MEDICAL TREATMENT – PHOTOTHERAPY (LIGHT THERAPY)
Ultraviolet (UV) light from the sun slows the production of skin cells and reduces inflammation and can help reduce psoriasis symptoms in some people, and artificial light therapy may be used for other people. Sunlamps and tanning booths are not proper substitutes for medical light sources. There are two main forms of light therapy:
• Ultraviolet B (UV-B) light therapy is usually combined with topical treatments and is effective for treating moderate-to-severe plaque psoriasis. There is a risk of skin cancer, just as there is from natural sunlight.

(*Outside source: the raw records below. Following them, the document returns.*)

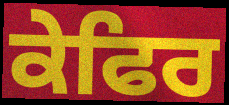
ਕੇਫਿਰ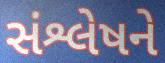
સંશ્લેષને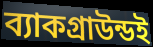
ব্যাকগ্রাউন্ডই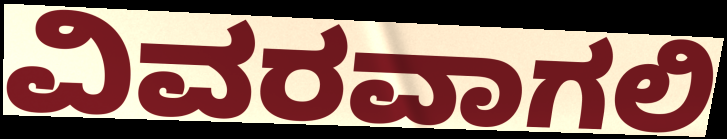
ವಿವರವಾಗಲಿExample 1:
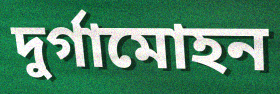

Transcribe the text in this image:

দুর্গামোহন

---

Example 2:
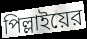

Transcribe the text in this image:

পিল্লাইয়ের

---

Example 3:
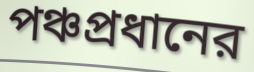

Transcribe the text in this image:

পঞ্চপ্রধানের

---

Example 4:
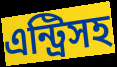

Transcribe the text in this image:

এন্ট্রিসহ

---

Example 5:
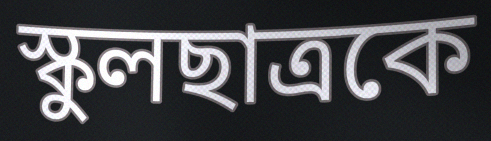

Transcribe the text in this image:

স্কুলছাত্রকে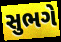
સુભગેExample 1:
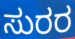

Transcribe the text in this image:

ಸುರರ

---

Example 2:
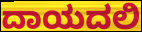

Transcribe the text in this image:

ದಾಯದಲಿ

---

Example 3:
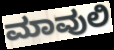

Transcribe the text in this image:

ಮಾವುಲಿ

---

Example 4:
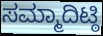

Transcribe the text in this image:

ಸಮ್ಮಾದಿಟ್ಠಿ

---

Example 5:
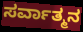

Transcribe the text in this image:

ಸರ್ವಾತ್ಮನ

• PUVA therapy combines an orally administered psoralen drug that makes the skin more sensitive to light and the sun, with ultraviolet A (UV-A) light therapy. With this therapy, 85% of patients report relief of disease symptoms with 20-30 treatments. Therapy is usually given 2-3 times per week on an outpatient basis, with maintenance treatments every 2-4 weeks until remission. Nausea, itching, and burning are side effects. Complications include sensitivity to the sun, sunburn, skin cancer, and cataracts.
WHAT IS THE LONG-TERM PROGNOSIS IN PATIENTS WITH PSORIASIS?
The prognosis for patients with psoriasis is good. Though the condition is chronic and is not curable, it can be controlled effectively in many cases. Studies on future treatments look promising, and research to find ways to battle psoriasis is ongoing.